→ **Directions for this task**
Retrieve all lines below that have the string "down".

→ **Supplied records**
■ ■ ■ ■ ■

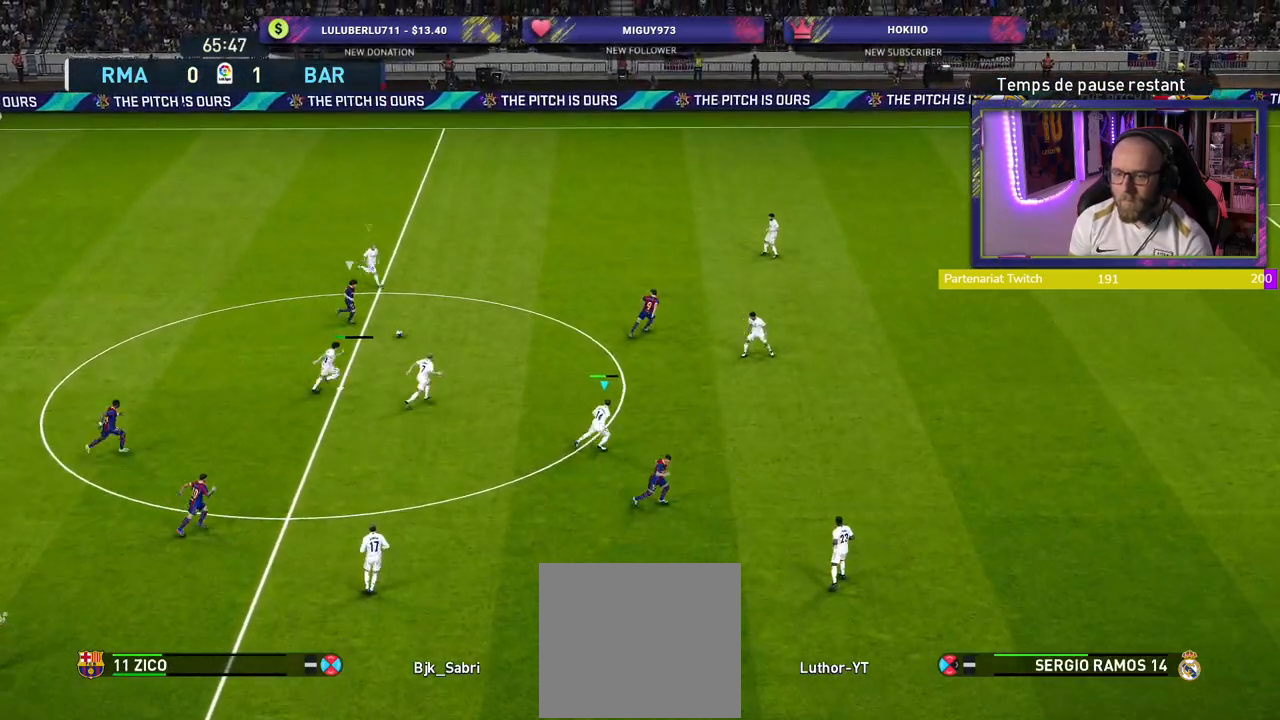
{"dt_ms": 500, "buttons": ["R2"], "left_stick": "up-right", "right_stick": "center", "events": [[60, "left_stick", "up-right"]]}
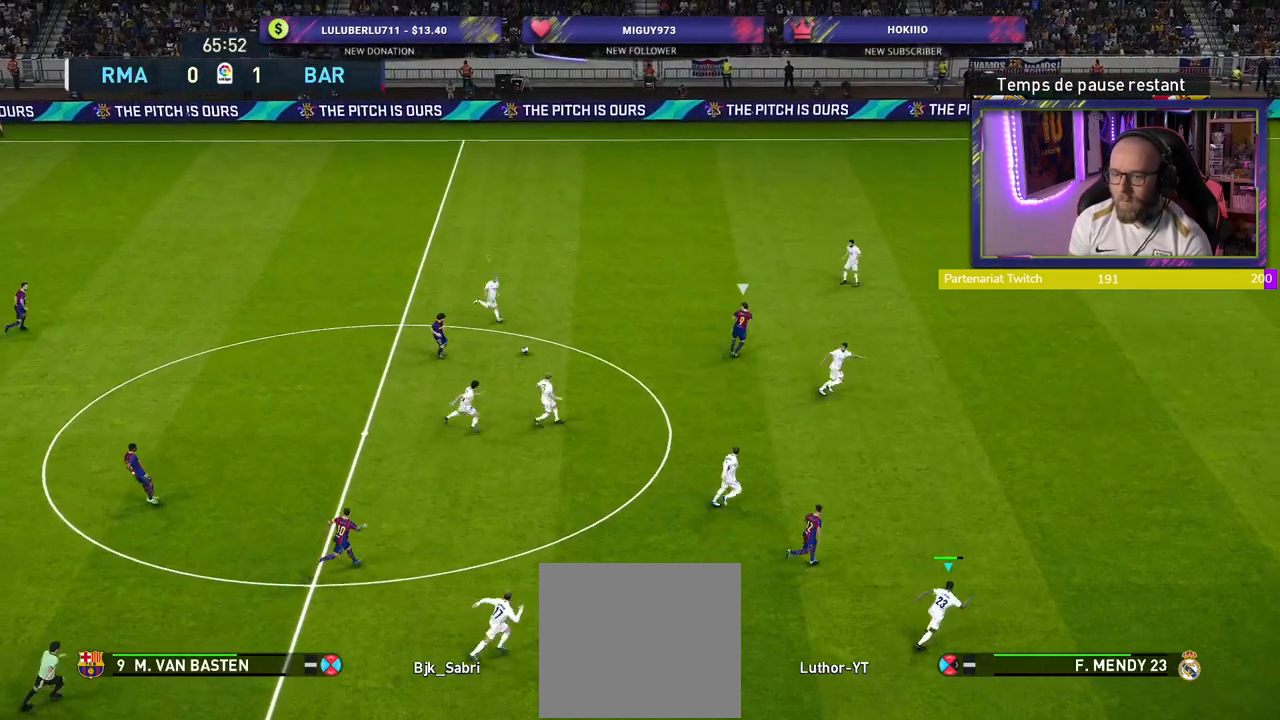
{"dt_ms": 500, "buttons": ["R2"], "left_stick": "up-right", "right_stick": "center", "events": []}
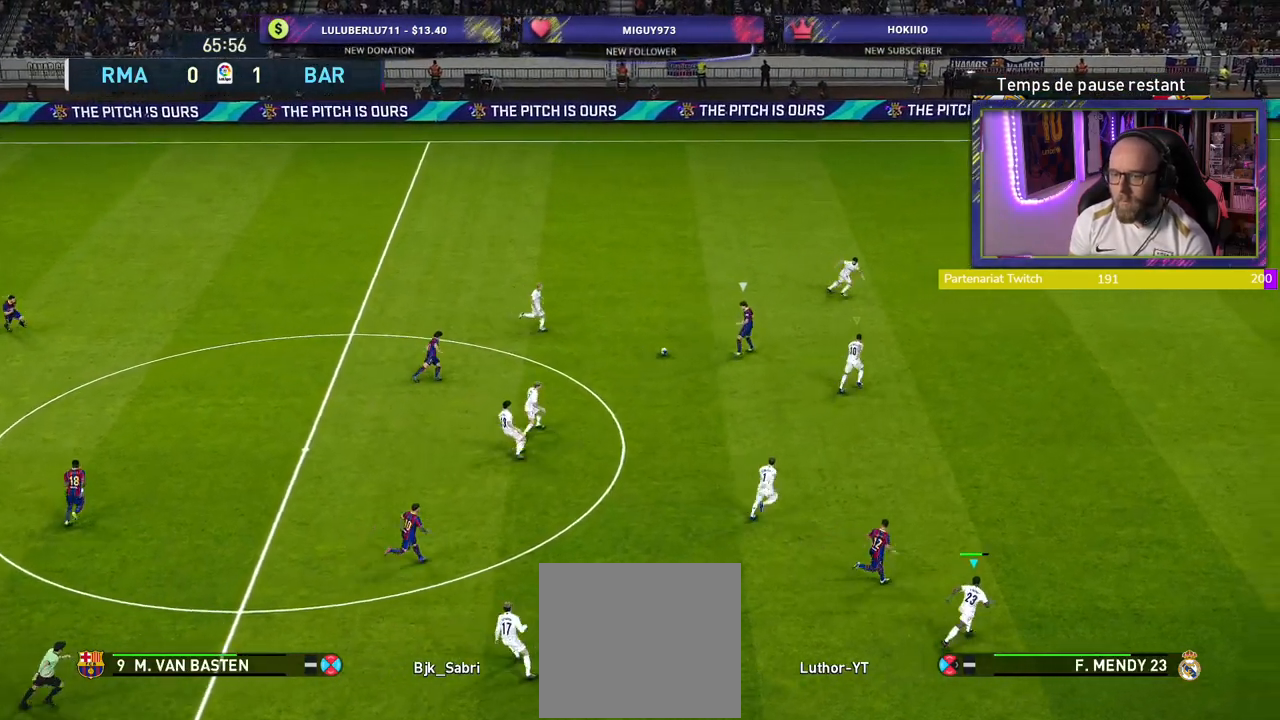
{"dt_ms": 500, "buttons": ["SQUARE", "R2"], "left_stick": "up-right", "right_stick": "center", "events": [[360, "SQUARE", "down"]]}
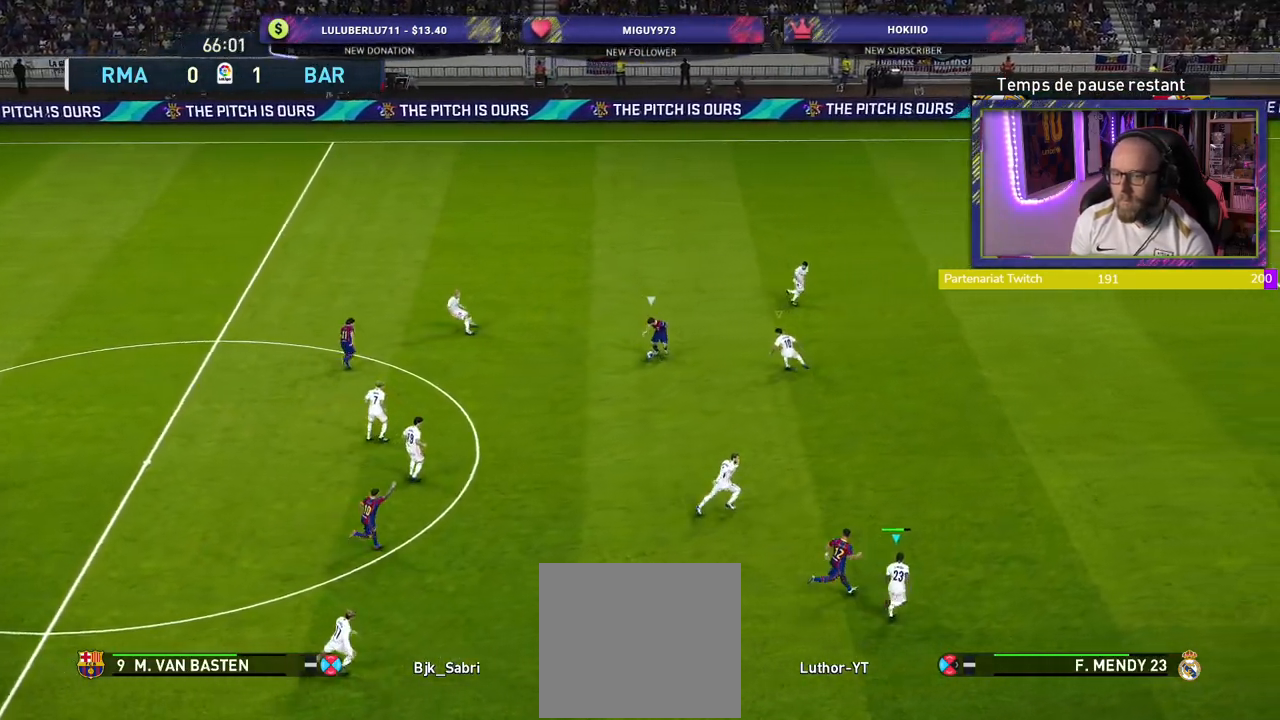
{"dt_ms": 500, "buttons": ["SQUARE", "R2"], "left_stick": "up-right", "right_stick": "center", "events": []}
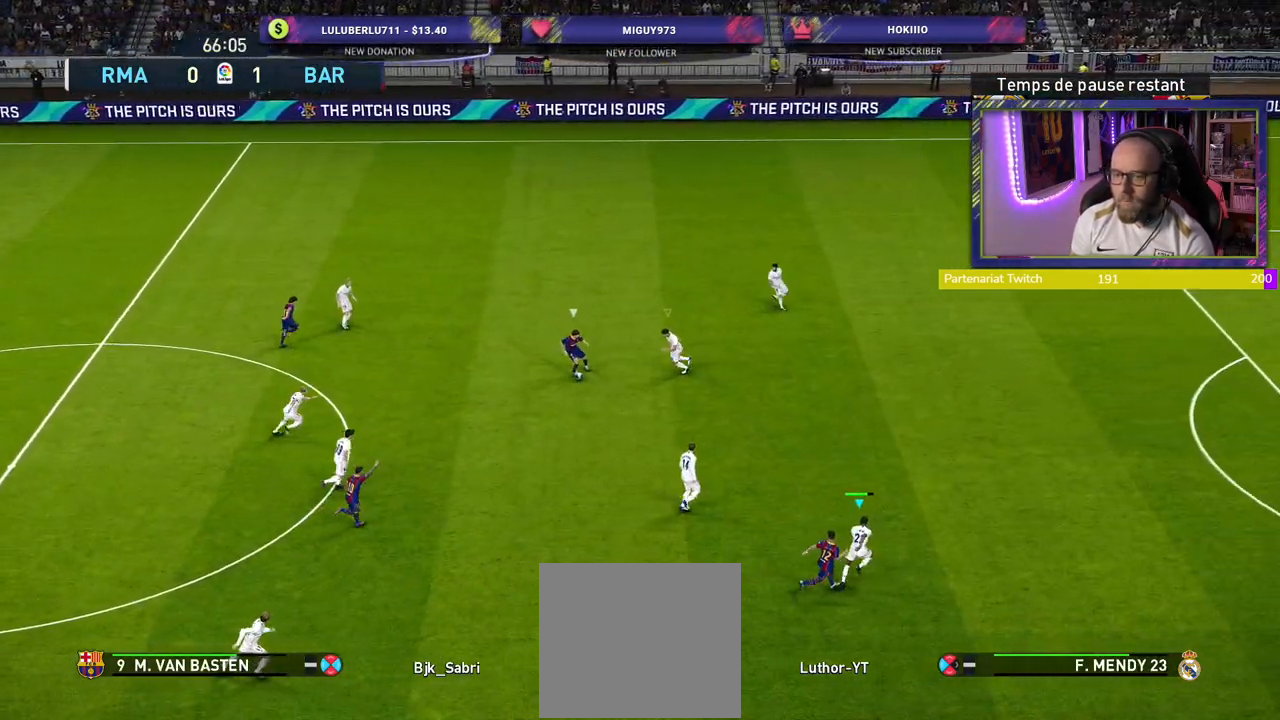
{"dt_ms": 500, "buttons": ["SQUARE", "R2"], "left_stick": "up-right", "right_stick": "center", "events": []}
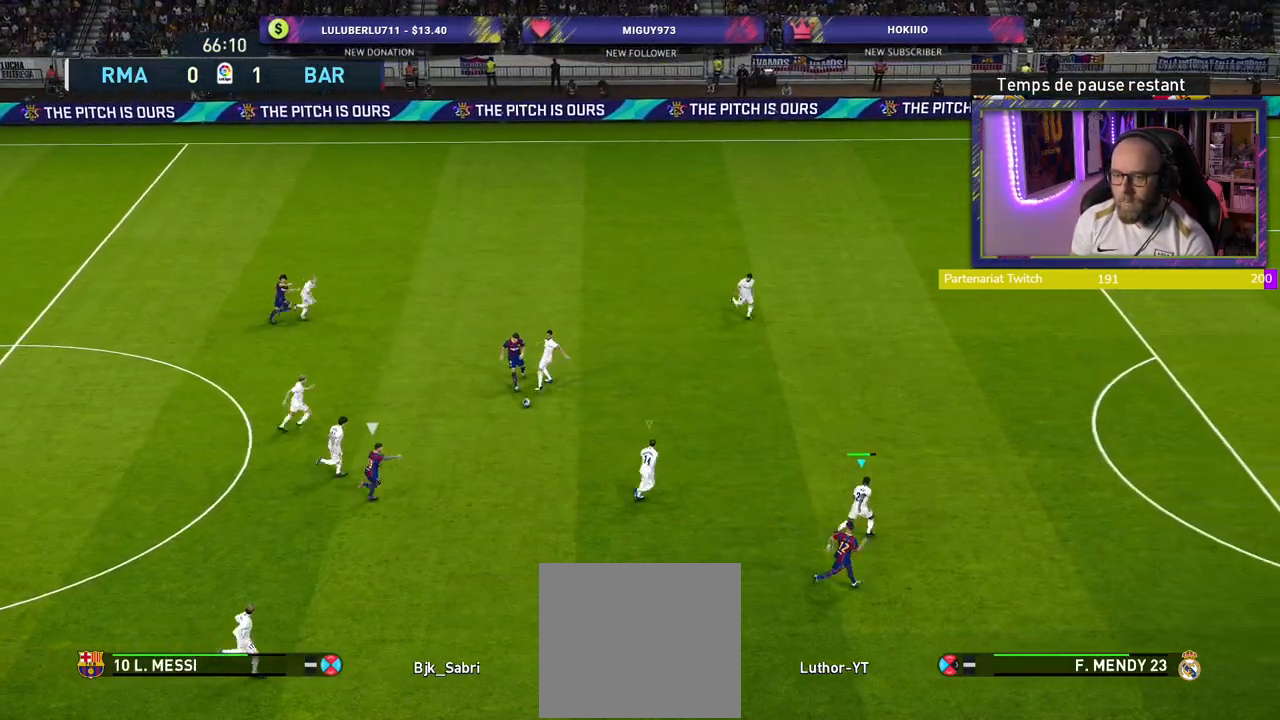
{"dt_ms": 500, "buttons": ["CROSS"], "left_stick": "center", "right_stick": "center", "events": [[140, "SQUARE", "up"], [180, "L1", "down"], [180, "left_stick", "up-left"], [260, "R2", "up"], [260, "left_stick", "down-left"], [300, "CROSS", "down"], [300, "L1", "up"], [360, "left_stick", "left"], [480, "left_stick", "center"]]}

■ ■ ■ ■ ■

→ **Exercise output**
{"dt_ms": 500, "buttons": ["SQUARE", "R2"], "left_stick": "up-right", "right_stick": "center", "events": [[360, "SQUARE", "down"]]}
{"dt_ms": 500, "buttons": ["CROSS"], "left_stick": "center", "right_stick": "center", "events": [[140, "SQUARE", "up"], [180, "L1", "down"], [180, "left_stick", "up-left"], [260, "R2", "up"], [260, "left_stick", "down-left"], [300, "CROSS", "down"], [300, "L1", "up"], [360, "left_stick", "left"], [480, "left_stick", "center"]]}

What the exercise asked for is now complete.